Closed koustuvsinha closed 6 years ago
Quick hack rather than porting it can run it from command line with a python wrapper?
Yeah given the dependencies can be installed as is.
Trained models are not provided though 😞
darn. that sucks. it's a nice model though.
On reading the paper, it seems to me its nothing fancy, just a simple attention based encoder-decoder where the input is the sentence(s) containing the question and the output is the actual question from Squad. Some technical details:
Total training takes 2 hours. I guess replicating this setup wouldn't be that of an issue
true, actually probably have enough pytorch code to just replicate it without too much hassle (hopefully)
yes! just starting by using the basic Seq2Seq with attention would be enough in this case
Update: trained the model on my own pytorch implementation (will update the code tomorrow). Loss converged to 5.xx. Using beam search the outputs weren't that good.
So, installed Torch7 and trained the model on their present configurations. Training achieved 20 perplexity as mentioned.
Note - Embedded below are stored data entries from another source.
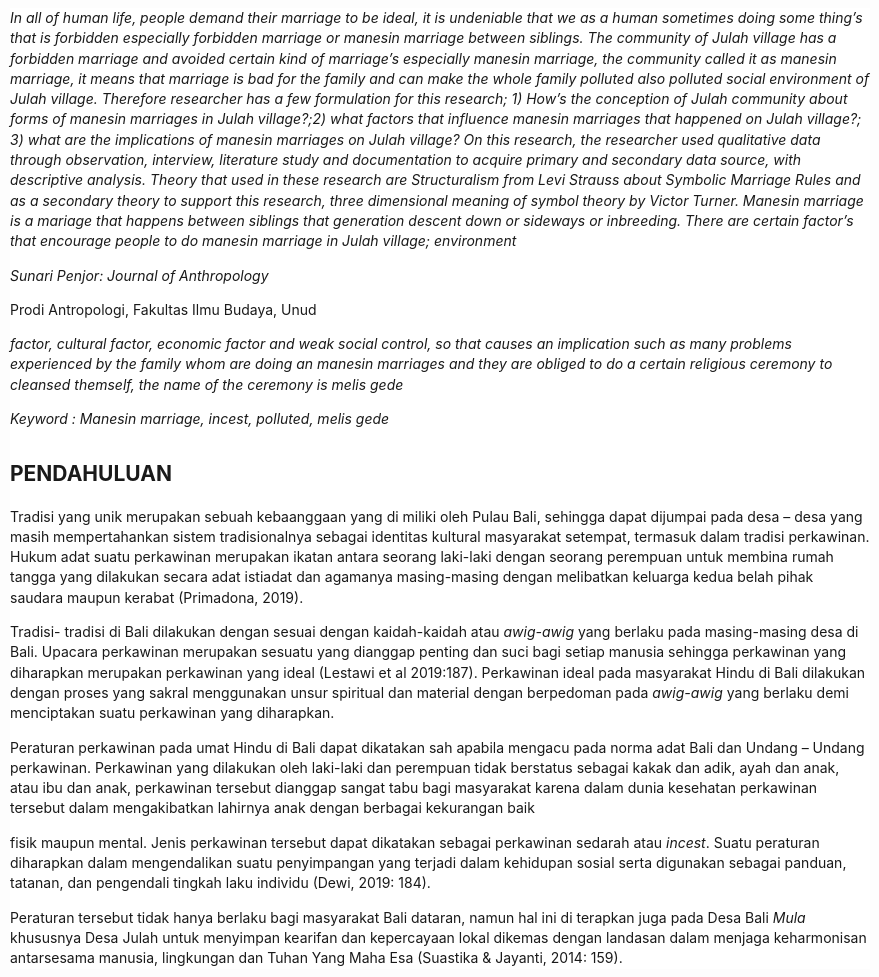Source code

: <p><span class="font1" style="font-style:italic;">In all of human life, people demand their marriage to be ideal, it is undeniable that we as a human sometimes doing some thing’s that is forbidden especially forbidden marriage or manesin marriage between siblings. The community of Julah village has a forbidden marriage and avoided certain kind of marriage’s especially manesin marriage, the community called it as manesin marriage, it means that marriage is bad for the family and can make the whole family polluted also polluted social environment of Julah village. Therefore researcher has a few formulation for this research; 1) How’s the conception of Julah community about forms of manesin marriages in Julah village?;2) what factors that influence manesin marriages that happened on Julah village?; 3) what are the implications of manesin marriages on Julah village? On this research, the researcher used qualitative data through observation, interview, literature study and documentation to acquire primary and secondary data source, with descriptive analysis. Theory that used in these research are Structuralism from Levi Strauss about Symbolic Marriage Rules and as a secondary theory to support this research, three dimensional meaning of symbol theory by Victor Turner. Manesin marriage is a mariage that happens between siblings that generation descent down or sideways or inbreeding. There are certain factor’s that encourage people to do manesin marriage in Julah village; environment</span></p>
<p><span class="font0" style="font-style:italic;">Sunari Penjor: Journal of Anthropology</span></p>
<p><span class="font0">Prodi Antropologi, Fakultas Ilmu Budaya, Unud</span></p>
<p><span class="font1" style="font-style:italic;">factor, cultural factor, economic factor and weak social control, so that causes an implication such as many problems experienced by the family whom are doing an manesin marriages and they are obliged to do a certain religious ceremony to cleansed themself, the name of the ceremony is melis gede</span></p>
<p><span class="font1" style="font-style:italic;">Keyword : Manesin marriage, incest, polluted, melis gede</span></p>
<h2><a name="bookmark2"></a><span class="font2"><a name="bookmark3"></a>P</span><span class="font2" style="font-weight:bold;">ENDAHULUAN</span></h2>
<p><span class="font2">Tradisi yang unik merupakan sebuah kebaanggaan yang di miliki oleh Pulau Bali, sehingga dapat dijumpai pada desa – desa yang masih mempertahankan sistem tradisionalnya sebagai identitas kultural masyarakat setempat, termasuk dalam tradisi perkawinan. Hukum adat suatu perkawinan merupakan ikatan antara seorang laki-laki dengan seorang perempuan untuk membina rumah tangga yang dilakukan secara adat istiadat dan agamanya masing-masing dengan melibatkan keluarga kedua belah pihak saudara maupun kerabat (Primadona, 2019).</span></p>
<p><span class="font2">Tradisi- tradisi di Bali dilakukan dengan sesuai dengan kaidah-kaidah atau </span><span class="font2" style="font-style:italic;">awig-awig</span><span class="font2"> yang berlaku pada masing-masing desa di Bali. Upacara perkawinan merupakan sesuatu yang dianggap penting dan suci bagi setiap manusia sehingga perkawinan yang diharapkan merupakan perkawinan yang ideal (Lestawi et al 2019:187). Perkawinan ideal pada masyarakat Hindu di Bali dilakukan dengan proses yang sakral menggunakan unsur spiritual dan material dengan berpedoman pada </span><span class="font2" style="font-style:italic;">awig-awig</span><span class="font2"> yang berlaku demi menciptakan suatu perkawinan yang diharapkan.</span></p>
<p><span class="font2">Peraturan perkawinan pada umat Hindu di Bali dapat dikatakan sah apabila mengacu pada norma adat Bali dan Undang – Undang perkawinan. Perkawinan yang dilakukan oleh laki-laki dan perempuan tidak berstatus sebagai kakak dan adik, ayah dan anak, atau ibu dan anak, perkawinan tersebut dianggap sangat tabu bagi masyarakat karena dalam dunia kesehatan perkawinan tersebut dalam mengakibatkan lahirnya anak dengan berbagai kekurangan baik</span></p>
<p><span class="font2">fisik maupun mental. Jenis perkawinan tersebut dapat dikatakan sebagai perkawinan sedarah atau </span><span class="font2" style="font-style:italic;">incest</span><span class="font2">. Suatu peraturan diharapkan dalam mengendalikan suatu penyimpangan yang terjadi dalam kehidupan sosial serta digunakan sebagai panduan, tatanan, dan pengendali tingkah laku individu (Dewi, 2019: 184).</span></p>
<p><span class="font2">Peraturan tersebut tidak hanya berlaku bagi masyarakat Bali dataran, namun hal ini di terapkan juga pada Desa Bali </span><span class="font2" style="font-style:italic;">Mula</span><span class="font2"> khususnya Desa Julah untuk menyimpan kearifan dan kepercayaan lokal dikemas dengan landasan dalam menjaga keharmonisan antarsesama manusia, lingkungan dan Tuhan Yang Maha Esa (Suastika &amp;&nbsp;Jayanti, 2014: 159).</span></p>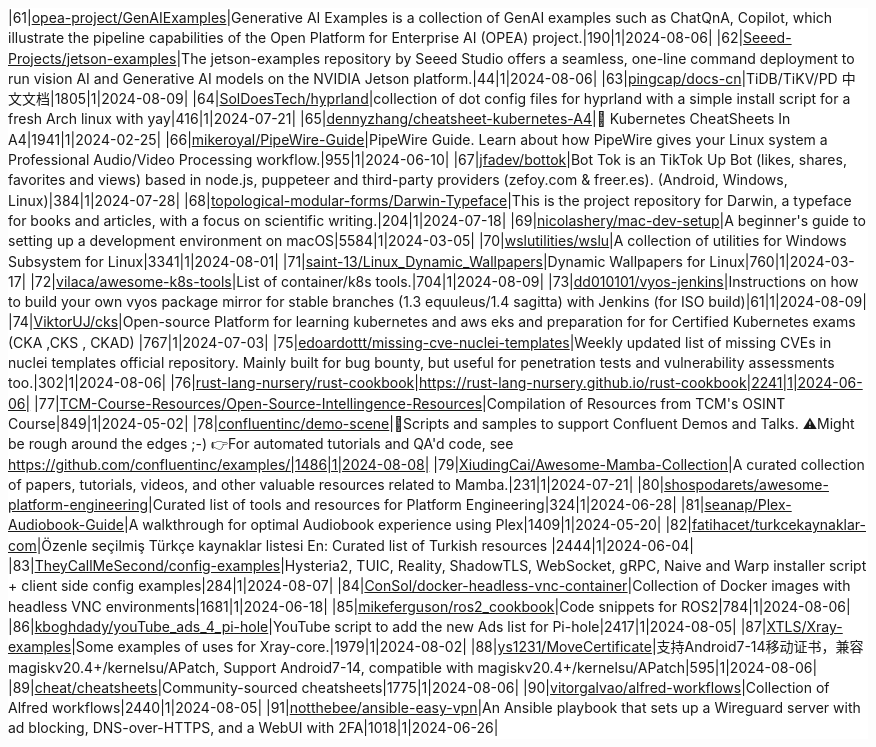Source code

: |61|[opea-project/GenAIExamples](https://github.com/opea-project/GenAIExamples)|Generative AI Examples is a collection of GenAI examples such as ChatQnA, Copilot, which illustrate the pipeline capabilities of the Open Platform for Enterprise AI (OPEA) project.|190|1|2024-08-06|
|62|[Seeed-Projects/jetson-examples](https://github.com/Seeed-Projects/jetson-examples)|The jetson-examples repository by Seeed Studio offers a seamless, one-line command deployment to run vision AI and Generative AI models on the NVIDIA Jetson platform.|44|1|2024-08-06|
|63|[pingcap/docs-cn](https://github.com/pingcap/docs-cn)|TiDB/TiKV/PD 中文文档|1805|1|2024-08-09|
|64|[SolDoesTech/hyprland](https://github.com/SolDoesTech/hyprland)|collection of dot config files for hyprland with a simple install script for a fresh Arch linux with yay|416|1|2024-07-21|
|65|[dennyzhang/cheatsheet-kubernetes-A4](https://github.com/dennyzhang/cheatsheet-kubernetes-A4)|:book: Kubernetes CheatSheets In A4|1941|1|2024-02-25|
|66|[mikeroyal/PipeWire-Guide](https://github.com/mikeroyal/PipeWire-Guide)|PipeWire Guide. Learn about how PipeWire gives your Linux system a Professional Audio/Video Processing workflow.|955|1|2024-06-10|
|67|[jfadev/bottok](https://github.com/jfadev/bottok)|Bot Tok is an TikTok Up Bot (likes, shares, favorites and views) based in node.js, puppeteer and third-party providers (zefoy.com & freer.es). (Android, Windows, Linux)|384|1|2024-07-28|
|68|[topological-modular-forms/Darwin-Typeface](https://github.com/topological-modular-forms/Darwin-Typeface)|This is the project repository for Darwin, a typeface for books and articles, with a focus on scientific writing.|204|1|2024-07-18|
|69|[nicolashery/mac-dev-setup](https://github.com/nicolashery/mac-dev-setup)|A beginner's guide to setting up a development environment on macOS|5584|1|2024-03-05|
|70|[wslutilities/wslu](https://github.com/wslutilities/wslu)|A collection of utilities for Windows Subsystem for Linux|3341|1|2024-08-01|
|71|[saint-13/Linux_Dynamic_Wallpapers](https://github.com/saint-13/Linux_Dynamic_Wallpapers)|Dynamic Wallpapers for Linux|760|1|2024-03-17|
|72|[vilaca/awesome-k8s-tools](https://github.com/vilaca/awesome-k8s-tools)|List of container/k8s tools.|704|1|2024-08-09|
|73|[dd010101/vyos-jenkins](https://github.com/dd010101/vyos-jenkins)|Instructions on how to build your own vyos package mirror for stable branches (1.3 equuleus/1.4 sagitta) with Jenkins (for ISO build)|61|1|2024-08-09|
|74|[ViktorUJ/cks](https://github.com/ViktorUJ/cks)|Open-source Platform for learning kubernetes and aws eks   and preparation for  for  Certified Kubernetes exams  (CKA ,CKS , CKAD) |767|1|2024-07-03|
|75|[edoardottt/missing-cve-nuclei-templates](https://github.com/edoardottt/missing-cve-nuclei-templates)|Weekly updated list of missing CVEs in nuclei templates official repository. Mainly built for bug bounty, but useful for penetration tests and vulnerability assessments too.|302|1|2024-08-06|
|76|[rust-lang-nursery/rust-cookbook](https://github.com/rust-lang-nursery/rust-cookbook)|https://rust-lang-nursery.github.io/rust-cookbook|2241|1|2024-06-06|
|77|[TCM-Course-Resources/Open-Source-Intellingence-Resources](https://github.com/TCM-Course-Resources/Open-Source-Intellingence-Resources)|Compilation of Resources from TCM's OSINT Course|849|1|2024-05-02|
|78|[confluentinc/demo-scene](https://github.com/confluentinc/demo-scene)|👾Scripts and samples to support Confluent Demos and Talks. ⚠️Might be rough around the edges ;-) 👉For automated tutorials and QA'd code, see https://github.com/confluentinc/examples/|1486|1|2024-08-08|
|79|[XiudingCai/Awesome-Mamba-Collection](https://github.com/XiudingCai/Awesome-Mamba-Collection)|A curated collection of papers, tutorials, videos, and other valuable resources related to Mamba.|231|1|2024-07-21|
|80|[shospodarets/awesome-platform-engineering](https://github.com/shospodarets/awesome-platform-engineering)|Curated list of tools and resources for Platform Engineering|324|1|2024-06-28|
|81|[seanap/Plex-Audiobook-Guide](https://github.com/seanap/Plex-Audiobook-Guide)|A walkthrough for optimal Audiobook experience using Plex|1409|1|2024-05-20|
|82|[fatihacet/turkcekaynaklar-com](https://github.com/fatihacet/turkcekaynaklar-com)|Özenle seçilmiş Türkçe kaynaklar listesi En: Curated list of Turkish resources |2444|1|2024-06-04|
|83|[TheyCallMeSecond/config-examples](https://github.com/TheyCallMeSecond/config-examples)|Hysteria2, TUIC, Reality, ShadowTLS, WebSocket, gRPC, Naive and Warp installer script + client side config examples|284|1|2024-08-07|
|84|[ConSol/docker-headless-vnc-container](https://github.com/ConSol/docker-headless-vnc-container)|Collection of Docker images with headless VNC environments|1681|1|2024-06-18|
|85|[mikeferguson/ros2_cookbook](https://github.com/mikeferguson/ros2_cookbook)|Code snippets for ROS2|784|1|2024-08-06|
|86|[kboghdady/youTube_ads_4_pi-hole](https://github.com/kboghdady/youTube_ads_4_pi-hole)|YouTube script to add the new Ads list for Pi-hole|2417|1|2024-08-05|
|87|[XTLS/Xray-examples](https://github.com/XTLS/Xray-examples)|Some examples of uses for Xray-core.|1979|1|2024-08-02|
|88|[ys1231/MoveCertificate](https://github.com/ys1231/MoveCertificate)|支持Android7-14移动证书，兼容magiskv20.4+/kernelsu/APatch, Support Android7-14, compatible with magiskv20.4+/kernelsu/APatch|595|1|2024-08-06|
|89|[cheat/cheatsheets](https://github.com/cheat/cheatsheets)|Community-sourced cheatsheets|1775|1|2024-08-06|
|90|[vitorgalvao/alfred-workflows](https://github.com/vitorgalvao/alfred-workflows)|Collection of Alfred workflows|2440|1|2024-08-05|
|91|[notthebee/ansible-easy-vpn](https://github.com/notthebee/ansible-easy-vpn)|An Ansible playbook that sets up a Wireguard server with ad blocking, DNS-over-HTTPS, and a WebUI with 2FA|1018|1|2024-06-26|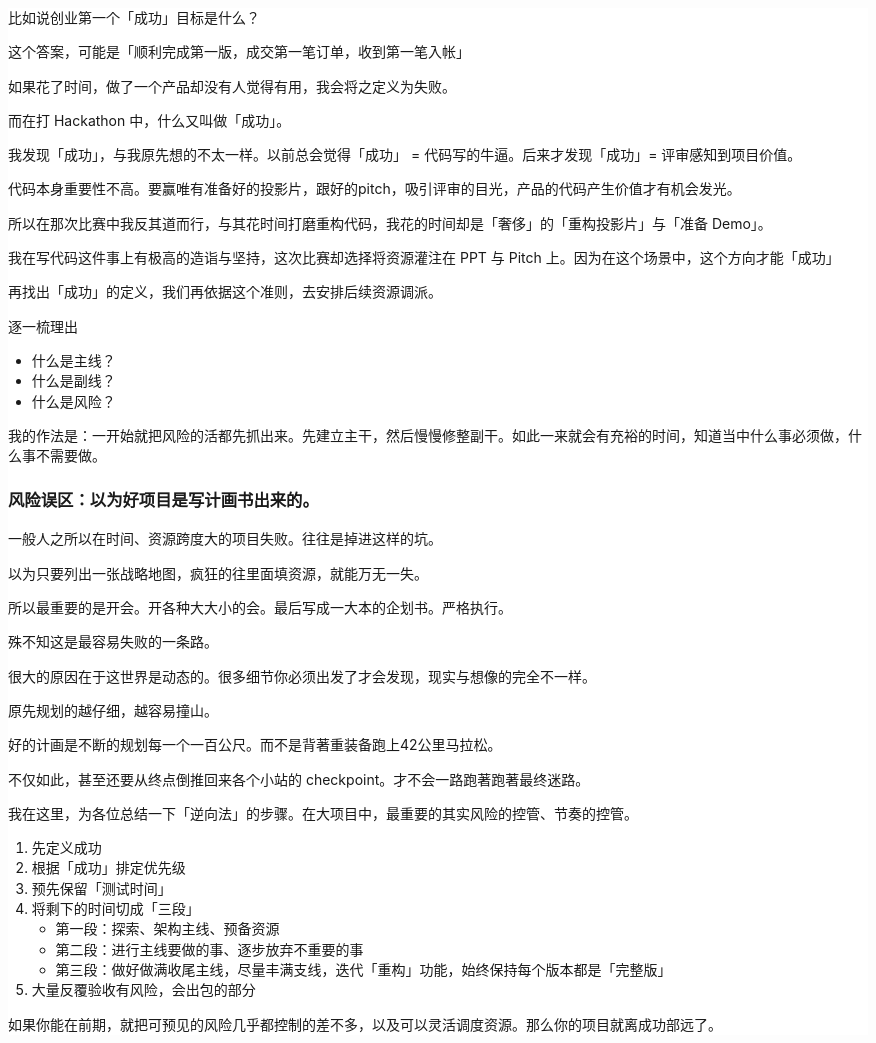 比如说创业第一个「成功」目标是什么？

这个答案，可能是「顺利完成第一版，成交第一笔订单，收到第一笔入帐」

如果花了时间，做了一个产品却没有人觉得有用，我会将之定义为失败。

而在打 Hackathon 中，什么又叫做「成功」。

我发现「成功」，与我原先想的不太一样。以前总会觉得「成功」 = 代码写的牛逼。后来才发现「成功」= 评审感知到项目价值。

代码本身重要性不高。要赢唯有准备好的投影片，跟好的pitch，吸引评审的目光，产品的代码产生价值才有机会发光。

所以在那次比赛中我反其道而行，与其花时间打磨重构代码，我花的时间却是「奢侈」的「重构投影片」与「准备 Demo」。

我在写代码这件事上有极高的造诣与坚持，这次比赛却选择将资源灌注在 PPT 与 Pitch 上。因为在这个场景中，这个方向才能「成功」

再找出「成功」的定义，我们再依据这个准则，去安排后续资源调派。

逐一梳理出

* 什么是主线？
* 什么是副线？
* 什么是风险？

我的作法是：一开始就把风险的活都先抓出来。先建立主干，然后慢慢修整副干。如此一来就会有充裕的时间，知道当中什么事必须做，什么事不需要做。

### 风险误区：以为好项目是写计画书出来的。

一般人之所以在时间、资源跨度大的项目失败。往往是掉进这样的坑。

以为只要列出一张战略地图，疯狂的往里面填资源，就能万无一失。

所以最重要的是开会。开各种大大小的会。最后写成一大本的企划书。严格执行。

殊不知这是最容易失败的一条路。

很大的原因在于这世界是动态的。很多细节你必须出发了才会发现，现实与想像的完全不一样。

原先规划的越仔细，越容易撞山。

好的计画是不断的规划每一个一百公尺。而不是背著重装备跑上42公里马拉松。

不仅如此，甚至还要从终点倒推回来各个小站的 checkpoint。才不会一路跑著跑著最终迷路。

我在这里，为各位总结一下「逆向法」的步骤。在大项目中，最重要的其实风险的控管、节奏的控管。

1. 先定义成功
2. 根据「成功」排定优先级
3. 预先保留「测试时间」
4. 将剩下的时间切成「三段」
   - 第一段：探索、架构主线、预备资源
   - 第二段：进行主线要做的事、逐步放弃不重要的事
   - 第三段：做好做满收尾主线，尽量丰满支线，迭代「重构」功能，始终保持每个版本都是「完整版」
5. 大量反覆验收有风险，会出包的部分

如果你能在前期，就把可预见的风险几乎都控制的差不多，以及可以灵活调度资源。那么你的项目就离成功部远了。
Few samples from evaluation results are given below:
SENT 10504: through the work of leading theoretical physicists , a new theory of electromagnetism was developed using quantum mechanics .
PRED 10504: what theory was developed using quantum mechanics ?
PRED SCORE: -5.3748
SENT 10505: this final modification to electromagnetic theory ultimately led to quantum electrodynamics -lrb- or qed -rrb- , which fully describes all electromagnetic phenomena as
being mediated by wave -- particles known as photons .
PRED 10505: what is another term for the final amendment to electromagnetic theory ?
PRED SCORE: -6.7339
SENT 10506: this final modification to electromagnetic theory ultimately led to quantum electrodynamics -lrb- or qed -rrb- , which fully describes all electromagnetic phenomena as
being mediated by wave -- particles known as photons .
PRED 10506: what is another term for the final amendment to electromagnetic theory ?
PRED SCORE: -6.7339
SENT 10507: this final modification to electromagnetic theory ultimately led to quantum electrodynamics -lrb- or qed -rrb- , which fully describes all electromagnetic phenomena as
being mediated by wave -- particles known as photons .
PRED 10507: what is another term for the final amendment to electromagnetic theory ?
PRED SCORE: -6.7339
SENT 10508: it is a common misconception to ascribe the stiffness and rigidity of solid matter to the repulsion of like charges under the influence of the electromagnetic force .
PRED 10508: what is a common reason to ascribe the stiffness of the stiffness and rigidity of solid matter to the repulsion of like ?
PRED SCORE: -15.2773
SENT 10509: however , these characteristics actually result from the pauli exclusion principle .
PRED 10509: what principle did the characteristics of the characteristics of the characteristics of the characteristics of a species have ?
PRED SCORE: -21.5661
SENT 10510: this means that it takes energy to pack them together .
PRED 10510: what does it take to do with the energy that takes energy to get together together ?
PRED SCORE: -15.8889
So as you see the model results are pretty good! It also provides a nice PRED score which can be used to prune the questions. Will write a wrapper tomorrow and include it in our docker.
P.S. Still I would like to perfect my pytorch code, probably after the competition!
Idea 💡 - how can we handle user response : correct / wrong answers?
The code can be run on CPU, although this involves running a server in lua. Uggh. ~Trying to use Luvit~ Used another simple rest interface instead.
We have a followup questions model but it only generates very basic one-liner questions ("what","why","huh"). Since we have documents and articles I propose we use something like this : Neural QA (accompanying paper) . The original code, again, is in Torch7. Would it be useful to use it as is or port it quickly to PyTorch?